S&P 500 companies issued $775 billion in bonds during 2017, the sixth consecutive year of record US corporate bond issuance, according to Jason Giordano, director of fixed income at S&P Dow Jones Indices.
The bumper issuance saw the S&P 500 Bond Index reach a total market value over $4.5 trillion, representing close to 70% of all US investment-grade corporate debt.
The S&P 500 Bond Index measures the performance of publicly traded fixed income bonds issued in the US by companies in the blue-chip S&P 500 index.
The index is weighted by the market value of the bonds and has a maturity requirement of one month or greater. It also applies minimum size constraints: for investment-grade bonds, a minimum issuance of $250 million is required, and for high-yield it is $100m.

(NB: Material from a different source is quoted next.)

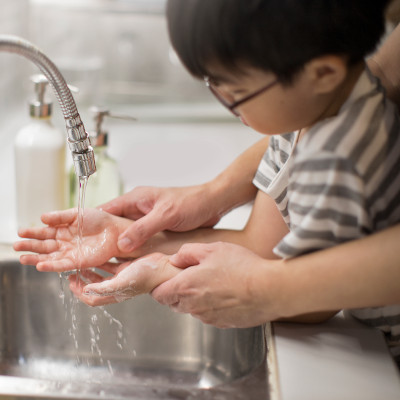
Where is `soap`? This screenshot has width=400, height=400. soap is located at coordinates (44, 138), (107, 181).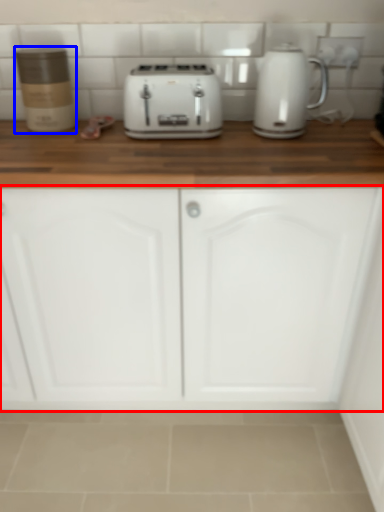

Rebalances are monthly, thus keeping the index current, while the index is also liquid enough to serve as the basis for ETFs and structured products.
According to Giordano, the rise in issuance is reflective of companies continuing to take advantage of the accommodative environment created by low interest rates and strong investor demand. “Approximately 65% of issuances were refinancings, with corporations looking to lock in lower interest rates and extend maturities,” he said.
One-fifth of the issues to enter the index during 2017 were 30-year term deals, lifting the weighted-average maturity of the index close to its 2015 peak. Firms in the financials sector were the top issuers in 2017, followed by information technology and consumer discretionary.
The top five issuers during the year were AT&T ($38.0bn), Apple ($26.8bn), Verizon ($25.6bn), Broadcom ($17.6bn), and Microsoft ($17.0bn).
In January 2016, ETF provider ProShares filed a preliminary prospectus with the US Securities & Exchange Commission to launch an ETF based on the index, to be listed on the NYSE Arca. However, the ETF – to be called the ProShares S&P 500 Bond ETF – is yet to have materialised.